Darbepoetin Alfa Administered Every 1 or 2 Weeks Alleviates Anemia in Patients With Solid Tumors
Presenter: John Glaspy
Presenter's Affiliation: UCLA
Type of Session: Poster
One of the most problematic side-effects of chemotherapy is anemia, or a decreased red blood cell count. Not only can anemia cause shortness of breath and fatigue, but it can also cause delays in cancer treatment.
There is a substance, erythropoieten, produced by the kidneys that activates red blood cell production, and this substance has been isolated by scientists and formulated to treat patients with low blood counts.
More recently, a long acting form of erthropoietin has been produced, and can be given a once every 2 weeks instead of once a week.
In the current study, investigators compare the safety and efficacy of this drug, darbepoetin alpha (DA)when given subcutaneously either once a week (QW) or once every 2 weeks (Q2W) at varying doses. Each subgroup was also matched with a comparison group were patients received recombinant human erythropoietin (rHuEPO) instead of DA.
Materials and Methods
Patients with solid tumors, who were receiving chemotherapy and had hemeglobin levels less than or equal to 11 g/dl were included.
Patients could not have received recombinant human erythropoietin within 8 weeks of randomization.
In part one of the study, 228 patients were randomized to 3 dose groups of DA (1.0, 2.25, or 4.5 mcg/kg).
In the second part of the study 141 patients were randomized to DA at roughly twice the doses given in the first part of the study.
In both parts of the study, groups were further subdivided to receive DA either once weekly or once every 2 weeks.
Hematopoietic response was defined as greater or equal to 2 g/dl increase in hemeglobin level.
There were no differences in the types of side-effects experienced by the DA patients and those receiving rHuEPO in any of the subgroups.
Most common side-effects were nausea, vomiting, diarrhea and shortness of breath.
Higher doses of DA resulted in higher hematopoietic response rates with a faster time to response.
There were no differences in response rates between the once a week and once every 2 week groups.
All subgroups had at least a 1.6 g/dl increase in hemeglobin.

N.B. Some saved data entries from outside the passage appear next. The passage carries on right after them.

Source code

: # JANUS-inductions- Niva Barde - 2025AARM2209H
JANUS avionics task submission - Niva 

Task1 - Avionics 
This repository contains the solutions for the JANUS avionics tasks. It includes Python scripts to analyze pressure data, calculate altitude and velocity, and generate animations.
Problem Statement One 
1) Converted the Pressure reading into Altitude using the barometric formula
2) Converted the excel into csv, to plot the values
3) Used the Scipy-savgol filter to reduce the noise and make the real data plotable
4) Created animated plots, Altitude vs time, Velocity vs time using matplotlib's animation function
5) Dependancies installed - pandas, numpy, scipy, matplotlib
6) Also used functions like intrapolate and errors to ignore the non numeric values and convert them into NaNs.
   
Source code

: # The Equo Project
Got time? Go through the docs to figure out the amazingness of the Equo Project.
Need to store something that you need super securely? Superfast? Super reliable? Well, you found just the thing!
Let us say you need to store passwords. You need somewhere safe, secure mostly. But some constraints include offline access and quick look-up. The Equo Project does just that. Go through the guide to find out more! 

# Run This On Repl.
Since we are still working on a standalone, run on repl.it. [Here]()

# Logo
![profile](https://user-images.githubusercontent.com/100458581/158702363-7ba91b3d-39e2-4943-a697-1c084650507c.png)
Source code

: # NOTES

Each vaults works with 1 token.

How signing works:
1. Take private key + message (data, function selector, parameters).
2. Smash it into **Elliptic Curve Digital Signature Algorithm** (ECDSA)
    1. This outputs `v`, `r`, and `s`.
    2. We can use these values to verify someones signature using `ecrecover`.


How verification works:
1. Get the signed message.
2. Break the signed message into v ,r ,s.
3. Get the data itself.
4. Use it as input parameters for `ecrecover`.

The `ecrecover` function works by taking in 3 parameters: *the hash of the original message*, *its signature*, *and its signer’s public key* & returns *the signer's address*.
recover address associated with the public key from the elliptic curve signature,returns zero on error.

Darbepoetin alpha given once every 2 weeks is as effective as weekly dosing in treatment of chemotherapy-related anemia.
DA is well tolerated and has a similar safety profile as rHuEPO.
Darbepoetin Alpha appears to be a safe and effective treatment for chemotherapy-related anemia.
Once every two week dosing offers the advantage of reducing the number of needle sticks for patients, which may increase compliance and thus reduce the complications associated with anemia.